In a 2-cup liquid measure, dissolve yeast and 1 teaspoon sugar in warm water. Let stand until foamy, about 5 minutes.
Cut butter into 1-inch pieces. Insert dough blade in work bowl; add flour, sugar, salt and butter. Process to combine. Add ice water and eggs to yeast mixture. With machine running on dough speed, add liquid mixture through small feed tube in a steady stream only as fast as the flour will absorb it. Dough is very soft and will not form a ball. Continue processing for 45 seconds.
Shaping Rising and Baking
Place dough in a lightly oiled or floured plastic food storage bag. Shape into a flat disk; squeeze air out, allowing space for dough to rise. Refrigerate 6 to 24 hours.
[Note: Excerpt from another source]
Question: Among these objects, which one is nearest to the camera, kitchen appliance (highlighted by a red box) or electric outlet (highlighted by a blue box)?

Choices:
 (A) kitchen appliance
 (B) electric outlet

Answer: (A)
Grease a 3-cup capacity brioche pan. On well-floured surface divide dough into 4 sections.
Divide 1 section into 2 equal parts; set aside 1 part. Using 3 sections plus the remaining part, shape into a smooth ball and place into pan. Press ball to fill pan. Using two fingers, make a hole in the center through to the bottom. Form remaining part into a smooth ball. Shape into a plug by tapering one side; insert in the hole so that it makes a small round, sitting on top the first piece. Cover loosely with plastic wrap coated with vegetable oil cooking spray; let rise until doubled and indentation remains after lightly touching dough, about 30 to 40 minutes. Preheat oven to 400ºF for 15 minutes before baking.
Combine egg yolk and milk. Gently brush glaze on rolls. Bake until golden brown, about 30 to 35 minutes. Remove from pan; place on wire rack. Best served warm; reheat if necessary.